● **주어진 과제 1**: TFT 모델 코드에서 seq_length는 얼마로 설정되어 있습니까?
● **주어진 과제 2**: TFT 모델 코드에서 "# 시계열 데이터 형태로"로 시작해 "create_sequences(X_scaled, y_scaled, seq_length)"로 끝나는 부분을 그대로 옮겨 적으세요.
● **주어진 과제 3**: TFT 모델 코드를 마지막 줄 다음부터 이어서 작성하세요.

● **추출된 텍스트**:
++++++++++

X_scaled = scaler_X.fit_transform(X)
y_scaled = scaler_y.fit_transform(y.reshape(-1, 1))

# 시계열 데이터 형태로 변환
def create_sequences(X, y, seq_length):
    X_seq, y_seq = [], []
    for i in range(len(X)):
        seq_x = X[max(0, i - seq_length + 1):i + 1]
        seq_x = np.pad(seq_x, ((seq_length - len(seq_x), 0), (0, 0)), 'constant')
        seq_y = y[i]
        X_seq.append(seq_x)
        y_seq.append(seq_y)
    return np.array(X_seq), np.array(y_seq)

seq_length = 4  # 시퀀스 길이 설정
X_seq, y_seq = create_sequences(X_scaled, y_scaled, seq_length)

# 학습 데이터와 전체 데이터를 동일하게 설정
X_train, y_train = X_seq, y_seq

# 하이퍼파라미터 설정
state_sizes = [10, 20, 40, 80, 160, 240, 320]
dropout_rates = [0.1, 0.2, 0.3, 0.4, 0.5, 0.7, 0.9]
minibatch_sizes = [32, 64, 128]
learning_rates = [0.0001, 0.001, 0.01]
max_gradient_norms = [0.01, 1, 100.0]
num_heads = [1, 2, 3, 4]

# 하이퍼파라미터 조합 생성
hyperparameter_combinations = list(product(state_sizes, dropout_rates, minibatch_sizes, learning_rates, max_gradient_norms, num_heads))

best_rmse = float('inf')
best_mae = float('inf')
best_mape = float('inf')
best_params = None

# TFT 모델 정의 (정적 특성 제거)
class GatedResidualNetwork(tf.keras.layers.Layer):
    def __init__(self, input_dim, state_size, dropout_rate):
        super(GatedResidualNetwork, self).__init__()
        self.dense1 = Dense(state_size, activation="relu")
        self.dense2 = Dense(input_dim)  # 입력 차원에 맞춰 조정
        self.gate = Dense(input_dim, activation="sigmoid")

++++++++++

● **주어진 데이터**:
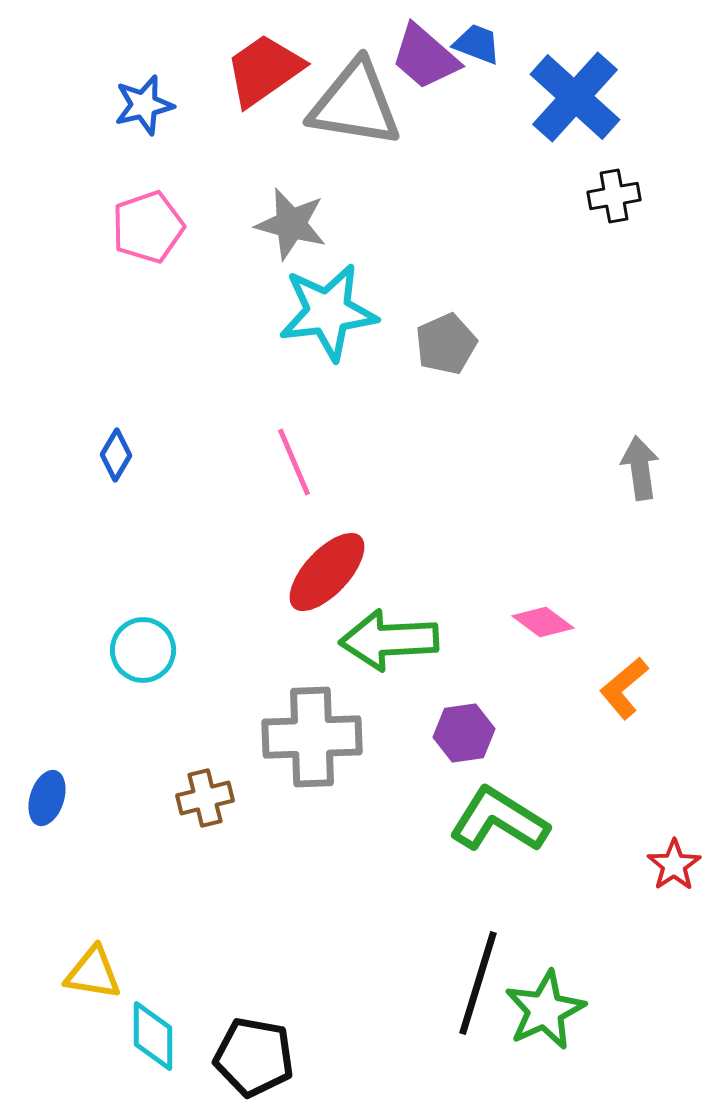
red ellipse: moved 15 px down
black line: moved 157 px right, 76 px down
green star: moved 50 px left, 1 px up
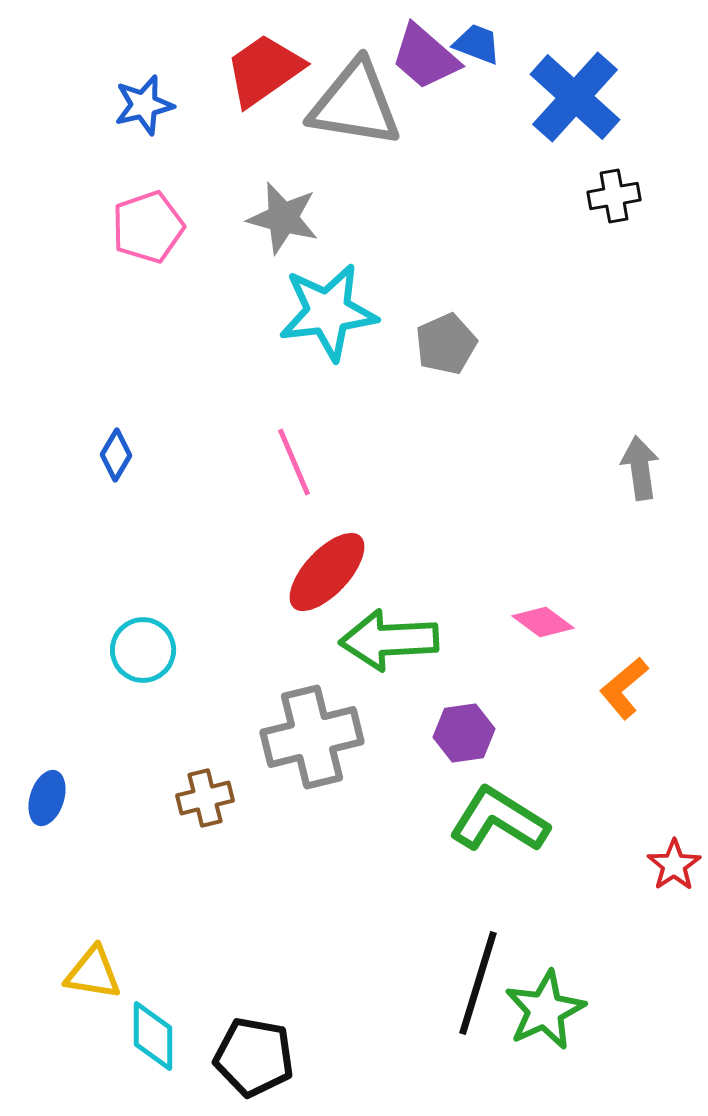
gray star: moved 8 px left, 6 px up
gray cross: rotated 12 degrees counterclockwise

++++++++++

● **과제 응답 1**: 4

● **과제 응답 2**:
# 시계열 데이터 형태로 변환
def create_sequences(X, y, seq_length):
    X_seq, y_seq = [], []
    for i in range(len(X)):
        seq_x = X[max(0, i - seq_length + 1):i + 1]
        seq_x = np.pad(seq_x, ((seq_length - len(seq_x), 0), (0, 0)), 'constant')
        seq_y = y[i]
        X_seq.append(seq_x)
        y_seq.append(seq_y)
    return np.array(X_seq), np.array(y_seq)

seq_length = 4  # 시퀀스 길이 설정
X_seq, y_seq = create_sequences(X_scaled, y_scaled, seq_length)

● **과제 응답 3**:
        self.layer_norm = LayerNormalization()
        self.dropout = Dropout(dropout_rate)

    def call(self, inputs):
        x = self.dense1(inputs)
        x = self.dropout(x)
        x = self.dense2(x)
        gate_output = self.gate(inputs)
        gated_output = x * gate_output + inputs
        return self.layer_norm(gated_output)

# TFT 모델 정의 시 GatedResidualNetwork에 input_dim을 전달하도록 수정
class TFTModel(Model):
    def __init__(self, seq_length, feature_dim, num_heads, ff_dim, state_size, dropout_rate):
        super(TFTModel, self).__init__()

        # Temporal Attention Layers
        self.multi_head_attention1 = MultiHeadAttention(num_heads=num_heads, key_dim=feature_dim)
        self.layer_norm1 = LayerNormalization()

        self.multi_head_attention2 = MultiHeadAttention(num_heads=num_heads, key_dim=feature_dim)
        self.layer_norm2 = LayerNormalization()

        # Gated Residual Networks for gating mechanisms
        self.grn1 = GatedResidualNetwork(feature_dim, state_size, dropout_rate)
        self.grn2 = GatedResidualNetwork(feature_dim, state_size, dropout_rate)

        # Feed Forward Network
        self.ffn = tf.keras.Sequential([
            Dense(ff_dim, activation="relu"),
            Dense(feature_dim)
        ])

        # Prediction Layers
        self.flatten = Flatten()
        self.dense1 = Dense(state_size, activation="relu")
        self.dropout1 = Dropout(dropout_rate)
        self.dense2 = Dense(state_size // 4, activation="relu")
        self.dense3 = Dense(1, activation="linear")

    def call(self, inputs):
        # Temporal Attention Layer 1 with Residual Connection and Gating
        attn_output1 = self.multi_head_attention1(inputs, inputs)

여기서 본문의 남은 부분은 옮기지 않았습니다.